Task directions »
Print the whole listing below exactly, skipping every picture.

────

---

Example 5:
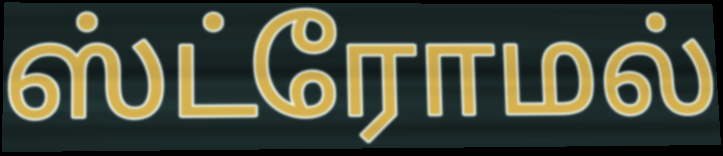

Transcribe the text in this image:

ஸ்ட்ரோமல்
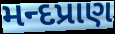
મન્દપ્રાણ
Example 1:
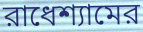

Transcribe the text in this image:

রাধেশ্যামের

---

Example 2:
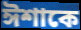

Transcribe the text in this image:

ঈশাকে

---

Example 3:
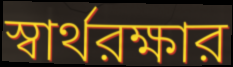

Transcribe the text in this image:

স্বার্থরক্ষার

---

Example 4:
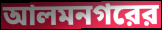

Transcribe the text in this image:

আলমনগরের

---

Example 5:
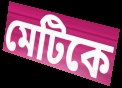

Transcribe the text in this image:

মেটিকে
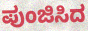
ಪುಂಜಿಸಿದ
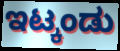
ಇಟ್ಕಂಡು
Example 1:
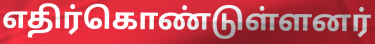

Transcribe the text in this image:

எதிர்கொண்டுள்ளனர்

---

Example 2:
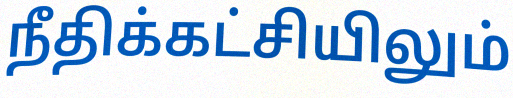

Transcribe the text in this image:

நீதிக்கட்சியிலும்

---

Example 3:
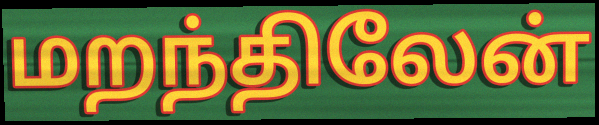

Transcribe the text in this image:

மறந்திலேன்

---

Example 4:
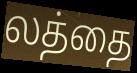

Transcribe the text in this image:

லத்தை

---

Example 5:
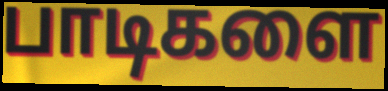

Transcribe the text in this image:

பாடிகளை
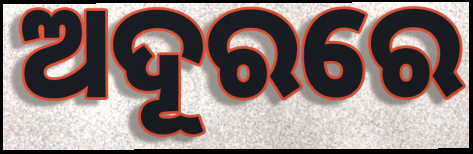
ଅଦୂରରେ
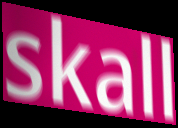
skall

────

Response »
---

Example 5:

Transcribe the text in this image:

ஸ்ட்ரோமல்
મન્દપ્રાણ
Example 1:

Transcribe the text in this image:

রাধেশ্যামের

---

Example 2:

Transcribe the text in this image:

ঈশাকে

---

Example 3:

Transcribe the text in this image:

স্বার্থরক্ষার

---

Example 4:

Transcribe the text in this image:

আলমনগরের

---

Example 5:

Transcribe the text in this image:

মেটিকে
ಪುಂಜಿಸಿದ
ಇಟ್ಕಂಡು
Example 1:

Transcribe the text in this image:

எதிர்கொண்டுள்ளனர்

---

Example 2:

Transcribe the text in this image:

நீதிக்கட்சியிலும்

---

Example 3:

Transcribe the text in this image:

மறந்திலேன்

---

Example 4:

Transcribe the text in this image:

லத்தை

---

Example 5:

Transcribe the text in this image:

பாடிகளை
ଅଦୂରରେ
skall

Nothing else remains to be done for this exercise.